CONSIGNE A: D'après le texte sur l'instinct, quel est le plus ancien de nos cinq sens ?

C'est là que réside l'instinct
fondamental de conservation. Il se traduit suivant les circonstances par la
fuite, les comportements
agressifs, le combat, les diverses formes de parades sexuelles, l'accouplement,
l'élevage et la défense
de la progéniture. Chez les animaux, ces manifestations instinctives peuvent
paraître presque mécaniques,
routinières. C'est le fascinant ordonnancement d'une ruche ou d'une fourmilière,
c'est l'inlassable
recherche de nourriture dont on gavera les petits dénués d'autonomie, ce sont
les rituels d'apprentissages
observables chez des oiseaux ou des mammifères. Si le hasard vient contrarier
la routine
de l'instinct, des modalités d'adaptation se mettent en place dans l'agitation
et la panique hormonale.
C'est le stress qui commande les conduites de fuite, de mise à l'abri, de lutte
contre l'intrus ou
le prédateur.
Dans
la gent humaine, ces comportements peuvent être déguisés et camouflés sous
le vernis culturel. L'habitude, la ritualisation de gestes apparemment anodins,
enfouis dans la quotidienneté ont un effet rassurant,
calmant En classe, cela concerne la place, la "querencia"
de chacun, le marquage de l'espace et
du temps. Les petits groupes humains sont régis par des lois hiérarchiques
implicites que l'on peut observer chez certains singes et que Hubert
MONTAGNER a repéré dans les crèches. Là, toute une communication
non verbale est mise en jeu ainsi que les péripéties d'une lutte inconsciente
pour le pouvoir.
L'imitation
est un élément essentiel de la construction de la personnalité dès le plus
jeune âge. Il s'agit d'une
manifestation primaire. Les divers toilettages jouent un rôle dé-stressant après
des moments d'excitation
ou d'anxiété. Ils participent à l'élaboration du schéma corporel et à une
première socialisation.
Ils perdurent évidemment sous des formes plus subtiles et discrètes : curage
de nez ou d'oreilles, frottements
des mains, du visage, époussetage d'un vêtement, rituels de fumeurs, etc.
L'odorat
est de nos cinq sens le plus ancien, le plus archaïque. C'est aussi dans la sphère
olfactive que se
construisent des émotions premières, prégnantes. Nous avons tous le souvenir
d'une maîtresse d'école qui
sentait bon ou, au contraire, d'un adulte ou d'un enfant dont l'odeur, l'haleine
nous répugnait. Il y a
là des aspects fondamentaux» profonds, de notre relation au monde que les éducateurs
ne devraient pas
tant négliger.

CONSIGNE B: Sélectionnez chaque ligne des enregistrements qui contient la chaîne « label », puis recopiez-la.

ENREGISTREMENTS FOURNIS:

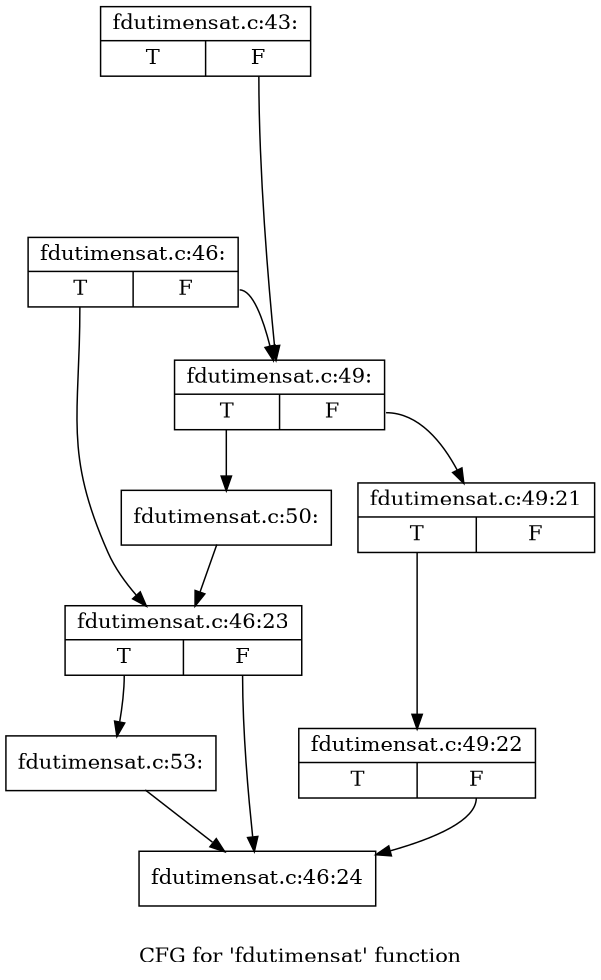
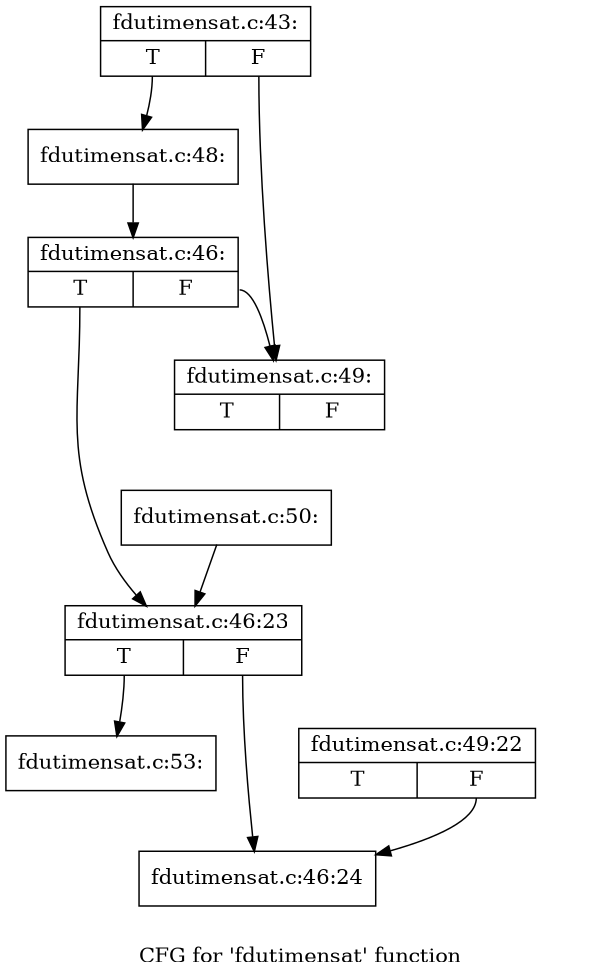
  digraph {
    label="CFG for 'fdutimensat' function"
    node [shape=record]
    edge [tailport=s0]
    n1 [label="{fdutimensat.c:43:|{<s0>T|<s1>F}}"]
+   n2 [label="{fdutimensat.c:48:}"]
    n3 [label="{fdutimensat.c:49:|{<s0>T|<s1>F}}"]
    n4 [label="{fdutimensat.c:46:|{<s0>T|<s1>F}}"]
    n5 [label="{fdutimensat.c:46:23|{<s0>T|<s1>F}}"]
    n6 [label="{fdutimensat.c:46:24}"]
    n7 [label="{fdutimensat.c:53:}"]
    n8 [label="{fdutimensat.c:50:}"]
-   n9 [label="{fdutimensat.c:49:21|{<s0>T|<s1>F}}"]
    n10 [label="{fdutimensat.c:49:22|{<s0>T|<s1>F}}"]
+   n1 -> n2
    n1 -> n3 [tailport=s1]
-   n3 -> n8
-   n3 -> n9 [tailport=s1]
+   n2 -> n4
    n4 -> n3 [tailport=s1]
    n4 -> n5
    n5 -> n6 [tailport=s1]
    n5 -> n7
-   n7 -> n6
    n8 -> n5
-   n9 -> n10
    n10 -> n6 [tailport=s1]
  }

RÉPONSE A: L'odorat.

RÉPONSE B:
    label="CFG for 'fdutimensat' function"
    n1 [label="{fdutimensat.c:43:|{<s0>T|<s1>F}}"]
+   n2 [label="{fdutimensat.c:48:}"]
    n3 [label="{fdutimensat.c:49:|{<s0>T|<s1>F}}"]
    n4 [label="{fdutimensat.c:46:|{<s0>T|<s1>F}}"]
    n5 [label="{fdutimensat.c:46:23|{<s0>T|<s1>F}}"]
    n6 [label="{fdutimensat.c:46:24}"]
    n7 [label="{fdutimensat.c:53:}"]
    n8 [label="{fdutimensat.c:50:}"]
-   n9 [label="{fdutimensat.c:49:21|{<s0>T|<s1>F}}"]
    n10 [label="{fdutimensat.c:49:22|{<s0>T|<s1>F}}"]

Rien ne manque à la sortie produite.